Nava und ihre Kollegen führten Wachstums- und Isotopenanalysen an drei  Milchzähnen von Neandertalern und einem Exemplar eines anatomisch modernen Menschen durch. Die Stücke stammen aus drei verschiedenen Höhlen in Nordostitalien. Mit Hilfe eines Massenspektrometers ermittelten sie die Strontium- und Kalziumanteile im Zahnschmelz, genauer gesagt in den einzelnen Schichten des Zahnschmelzes, die sich täglich während des Wachstums eines Kindes bilden. Weil Muttermilch deutlich mehr Kalzium als Strontium enthält, konnten die Forscher aus dem Verhältnis der beiden Isotopen schließen, dass die Kleinkinder im Alter von zirka vier bis fünf Monaten abgestillt wurden – sowohl die Neandertaler-Kinder als auch der Homo-sapiens-Säugling.

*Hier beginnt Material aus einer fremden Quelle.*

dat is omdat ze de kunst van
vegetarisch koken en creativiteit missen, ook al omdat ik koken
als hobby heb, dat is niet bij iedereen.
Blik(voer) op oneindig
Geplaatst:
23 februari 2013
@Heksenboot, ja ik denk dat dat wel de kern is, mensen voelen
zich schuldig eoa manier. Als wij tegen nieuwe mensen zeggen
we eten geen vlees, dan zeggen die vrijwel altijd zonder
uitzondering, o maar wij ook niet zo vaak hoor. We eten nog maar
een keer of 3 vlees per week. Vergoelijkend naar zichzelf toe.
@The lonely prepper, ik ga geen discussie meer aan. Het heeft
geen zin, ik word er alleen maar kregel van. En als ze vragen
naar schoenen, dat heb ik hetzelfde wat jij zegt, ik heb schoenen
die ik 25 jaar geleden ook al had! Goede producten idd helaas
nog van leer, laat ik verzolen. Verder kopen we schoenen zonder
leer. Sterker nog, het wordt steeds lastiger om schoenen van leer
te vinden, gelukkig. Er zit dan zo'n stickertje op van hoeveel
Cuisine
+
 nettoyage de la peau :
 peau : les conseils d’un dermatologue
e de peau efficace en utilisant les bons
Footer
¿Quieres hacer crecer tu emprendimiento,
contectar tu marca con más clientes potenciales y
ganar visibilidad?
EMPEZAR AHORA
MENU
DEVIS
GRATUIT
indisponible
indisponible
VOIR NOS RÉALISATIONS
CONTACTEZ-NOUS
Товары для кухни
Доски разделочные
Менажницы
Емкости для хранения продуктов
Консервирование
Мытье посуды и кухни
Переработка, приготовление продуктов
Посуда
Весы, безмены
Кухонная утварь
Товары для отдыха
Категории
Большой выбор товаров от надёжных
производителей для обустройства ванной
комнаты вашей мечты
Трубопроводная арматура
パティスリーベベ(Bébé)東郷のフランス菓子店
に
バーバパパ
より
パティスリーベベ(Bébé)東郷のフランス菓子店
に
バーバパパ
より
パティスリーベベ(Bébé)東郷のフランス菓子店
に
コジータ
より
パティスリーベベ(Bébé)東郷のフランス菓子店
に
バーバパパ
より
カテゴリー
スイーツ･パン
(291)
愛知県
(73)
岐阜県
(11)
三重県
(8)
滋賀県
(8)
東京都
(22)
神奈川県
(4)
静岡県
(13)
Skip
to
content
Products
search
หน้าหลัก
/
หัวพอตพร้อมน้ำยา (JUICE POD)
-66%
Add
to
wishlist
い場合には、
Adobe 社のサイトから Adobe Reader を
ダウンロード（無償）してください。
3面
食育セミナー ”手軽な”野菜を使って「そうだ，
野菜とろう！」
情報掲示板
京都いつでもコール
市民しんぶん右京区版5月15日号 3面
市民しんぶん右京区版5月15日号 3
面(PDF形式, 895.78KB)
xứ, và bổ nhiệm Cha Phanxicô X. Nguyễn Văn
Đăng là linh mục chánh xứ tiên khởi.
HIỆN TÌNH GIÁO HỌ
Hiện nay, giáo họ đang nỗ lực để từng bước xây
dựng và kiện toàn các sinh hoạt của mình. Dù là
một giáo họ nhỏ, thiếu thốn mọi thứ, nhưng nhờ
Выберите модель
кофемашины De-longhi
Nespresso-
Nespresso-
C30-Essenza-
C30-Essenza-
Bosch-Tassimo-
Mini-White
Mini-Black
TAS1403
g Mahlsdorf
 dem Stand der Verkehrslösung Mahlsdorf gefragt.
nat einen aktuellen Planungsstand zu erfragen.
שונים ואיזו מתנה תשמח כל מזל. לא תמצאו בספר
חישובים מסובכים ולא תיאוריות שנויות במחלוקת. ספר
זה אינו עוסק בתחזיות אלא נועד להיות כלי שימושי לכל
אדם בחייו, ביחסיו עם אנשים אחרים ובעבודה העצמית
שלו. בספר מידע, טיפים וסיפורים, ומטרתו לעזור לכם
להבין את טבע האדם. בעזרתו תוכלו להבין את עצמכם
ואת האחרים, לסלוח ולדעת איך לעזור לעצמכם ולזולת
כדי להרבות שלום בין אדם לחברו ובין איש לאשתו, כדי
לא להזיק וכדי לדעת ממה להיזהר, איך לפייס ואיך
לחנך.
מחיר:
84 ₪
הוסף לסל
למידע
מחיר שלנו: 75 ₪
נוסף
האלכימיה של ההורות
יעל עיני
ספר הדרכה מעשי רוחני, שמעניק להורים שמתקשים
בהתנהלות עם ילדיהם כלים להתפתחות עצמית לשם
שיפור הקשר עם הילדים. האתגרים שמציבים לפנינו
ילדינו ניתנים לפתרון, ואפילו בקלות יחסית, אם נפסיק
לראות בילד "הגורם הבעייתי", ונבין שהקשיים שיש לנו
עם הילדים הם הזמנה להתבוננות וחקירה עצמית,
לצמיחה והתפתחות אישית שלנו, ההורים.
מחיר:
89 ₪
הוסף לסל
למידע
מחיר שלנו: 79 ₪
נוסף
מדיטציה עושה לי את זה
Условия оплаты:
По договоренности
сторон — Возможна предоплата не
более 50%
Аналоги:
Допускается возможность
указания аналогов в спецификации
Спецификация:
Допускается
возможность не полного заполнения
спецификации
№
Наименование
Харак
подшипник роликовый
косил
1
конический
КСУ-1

Daraus folgern die Forscher, dass sich bei beiden Menschenformen offenbar der Energiebedarf im Säuglingsalter ähnelte. Auch das Wachstum der Zähne schritt gleich schnell voran. »Wann Frauen abstillen, hängt mit der Physiologie [der Kinder] zusammen, weniger mit kulturellen Faktoren«, sagt Alessia Nava laut einer Pressemitteilung der Universität Bologna. In vielen Gesellschaften weltweit ließe sich beobachten, dass Kleinkinder im Alter von zirka sechs Monaten feste und energiereichere Nahrung bräuchten. Offenbar sei dies ebenso bei Neandertalern der Fall gewesen. Bei beiden Menschenformen, Neandertaler und Homo sapiens, hätten sich zudem die Kinder dem Anschein nach ähnlich schnell entwickelt.

Die Wissenschaftlergruppe stellte zudem fest, dass die Neandertalerfrauen ihre Kinder nahe dem Fundort der Zähne aufgezogen hatten. Das ergab eine Auswertung der Strontiumdaten. Sie liefern Hinweise darauf, in welcher Umgebung ein Lebewesen aufgewachsen ist. Die Homo-sapiens-Mutter hingegen verbrachte das Ende der Schwangerschaft und die ersten 25 Tage nach der Geburt nicht in der Höhle, in der 40 000 Jahre später der Milchzahn ihres Kindes ans Licht kam.

Warum die Neandertaler ausstarben, ist nicht endgültig geklärt. Forscher vermuten unter anderem, dass ihre Population vor rund 40 000 Jahren zu stark geschrumpft war; irgendwann gab es zu wenige von ihnen, um den Fortbestand zu sichern.